What’s an auntie to do when she lives 3,000 miles away from her nieces or nephews, when an annual visit on one coast or another might be the most time the motley crew can get together?
I posed this very question to my two nephews and niece this week, in a rare opportunity where I came out to help the family move. They are now in their early teens, where friends rule and family is an afterthought—calling on grownups for basic needs like lunch money, clean clothes, and rides. Parents are now relegated to “awkward.” As an auntie, how do I insert myself into this emerging dynamic? I want to savvy, not awkward!
Besides being the person to emote calm and a helping hand in the midst of the familial chaos while moving, it’s been great fun helping the kids arrange and decorate their rooms and texting photos to their east coast cousins for commentary. I’ve been asking them about the best ways for me as Auntie to communicate—that doesn’t feel like an intrusion in their social space. I think they are a pretty open crew (maybe it’s an LA thing). But here’s what they said:
What are the best ways to stay in touch with nieces and nephews?
While they all agreed that Facebook is more family-oriented, it seems to be on the outs these days—mostly because everyone in your friend group can see everything posted by everyone else and it’s like “so what?” It no longer feels personal, I’m told. Ironically, the boys like Twitter and Instagram even though these are totally public apps and don’t have chat. My 14-year-old nephew assured me he has a “private group” on Instagram—with over 1,000 followers. My younger nephew, who is only 12, piped in that he has 500 followers (and he didn’t know about a private group setting) as if this is a badge of popularity.
“Seriously? Do you know that many people?” I ask. Apparently, yes. These are mostly kids from the grade 7-12 high school they go to, and lil’ bro gets all of big brother’s friends, too. Their sister does, too. (She also gets bodyguards.)

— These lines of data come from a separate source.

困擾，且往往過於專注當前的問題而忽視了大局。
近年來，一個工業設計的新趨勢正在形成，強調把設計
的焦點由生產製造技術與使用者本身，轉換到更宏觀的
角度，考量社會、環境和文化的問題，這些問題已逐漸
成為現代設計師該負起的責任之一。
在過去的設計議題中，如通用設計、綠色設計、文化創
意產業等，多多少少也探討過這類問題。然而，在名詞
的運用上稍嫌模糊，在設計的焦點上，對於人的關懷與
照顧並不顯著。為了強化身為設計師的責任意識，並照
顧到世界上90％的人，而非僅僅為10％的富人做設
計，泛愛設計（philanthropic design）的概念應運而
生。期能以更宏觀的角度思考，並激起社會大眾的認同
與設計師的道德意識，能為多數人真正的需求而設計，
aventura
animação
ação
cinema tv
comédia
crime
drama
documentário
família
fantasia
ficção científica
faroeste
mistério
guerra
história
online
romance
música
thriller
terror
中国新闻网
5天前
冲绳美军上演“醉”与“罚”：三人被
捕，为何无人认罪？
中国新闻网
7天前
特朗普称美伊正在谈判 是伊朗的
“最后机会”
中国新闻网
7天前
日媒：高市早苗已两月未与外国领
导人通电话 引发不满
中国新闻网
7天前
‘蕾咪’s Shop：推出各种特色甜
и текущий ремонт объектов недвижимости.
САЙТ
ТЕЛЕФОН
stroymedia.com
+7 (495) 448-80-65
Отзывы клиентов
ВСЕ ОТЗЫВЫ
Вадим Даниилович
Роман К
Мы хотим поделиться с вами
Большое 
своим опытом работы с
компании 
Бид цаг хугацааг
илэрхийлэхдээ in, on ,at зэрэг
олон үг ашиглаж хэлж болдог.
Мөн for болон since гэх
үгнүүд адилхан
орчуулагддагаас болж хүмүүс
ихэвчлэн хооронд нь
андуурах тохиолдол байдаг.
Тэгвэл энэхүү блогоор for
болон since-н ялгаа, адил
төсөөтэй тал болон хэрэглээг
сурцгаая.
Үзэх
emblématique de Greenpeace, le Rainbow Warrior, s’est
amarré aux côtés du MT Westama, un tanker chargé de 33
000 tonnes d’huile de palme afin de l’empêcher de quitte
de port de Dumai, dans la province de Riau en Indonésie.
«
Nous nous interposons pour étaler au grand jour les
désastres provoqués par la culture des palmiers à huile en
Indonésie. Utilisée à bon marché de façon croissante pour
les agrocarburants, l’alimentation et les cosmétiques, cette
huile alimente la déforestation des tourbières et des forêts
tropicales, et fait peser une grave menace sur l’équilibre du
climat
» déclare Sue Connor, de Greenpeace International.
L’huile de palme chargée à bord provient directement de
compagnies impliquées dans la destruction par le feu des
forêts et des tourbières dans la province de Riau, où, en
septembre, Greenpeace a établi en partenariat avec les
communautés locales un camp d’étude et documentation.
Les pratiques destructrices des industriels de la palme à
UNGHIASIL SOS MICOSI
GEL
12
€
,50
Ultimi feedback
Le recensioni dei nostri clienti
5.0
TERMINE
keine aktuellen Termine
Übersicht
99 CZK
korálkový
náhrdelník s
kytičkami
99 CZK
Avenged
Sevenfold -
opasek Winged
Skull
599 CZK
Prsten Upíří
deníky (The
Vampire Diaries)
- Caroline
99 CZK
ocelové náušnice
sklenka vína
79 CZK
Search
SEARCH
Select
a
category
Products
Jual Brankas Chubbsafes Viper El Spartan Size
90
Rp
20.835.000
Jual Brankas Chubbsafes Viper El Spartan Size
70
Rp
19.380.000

I consulted with my sister. “We need an auntie strategy,” I told her. We’re not keeping up fast enough. First, we both need auntie Instagram accounts—pronto. I have to follower her kids and she, mine. Second, we need to promise each other to call them directly once a month. Not kid-to-kid calls, which is usually the way it happens, but as aunties to nieces and nephews.
The next question I posed to the kids was about what to talk about—topics that don’t seem stupid or like you are trying too hard.
What’s cool to talk about with teen nieces and nephews?
“The weather,” says big brother.
“What? The weather?” I ask.
“Yah, you have all this interesting weather going on all the time, with storms and hurricanes. We don’t get that here.”
“Huh, okay. Makes sense. What else?” I ask.
“Planning a trip together. School (maybe grades), sports, friends, pets, family stuff.”
Life, it seems. “Okay, so what are the no-nos?”
“Well, maybe love life, but I’m fine about sharing that. But maybe the other kids would never,” he noted.
And it’s true. My nephews and niece tell all. Once his current girlfriend said “yes” to going out, I got the relationship status update via Facebook and a picture texted to me by my sister. My 15-year-old daughter… She’s so private. I found out from her friend’s mother that she was dating someone. Once again, a good reason that aunties must stay connected to the darlings. It’s less embarrassing to be asked, “So, do you have a boyfriend?” by an auntie than by a mother.
By the end of the week, my sister and I had Instagram accounts. We promised to insert ourselves as confidAunts with monthly phone calls direct to the kids, and we began to plan a cousin reunion in the summer come hell or high water. After all, imagining the best of circumstances, in four to six years they will be dispersed all over the place at college or traveling or jobs. We want to be role models and privileged witnesses as their young adult lives unfold.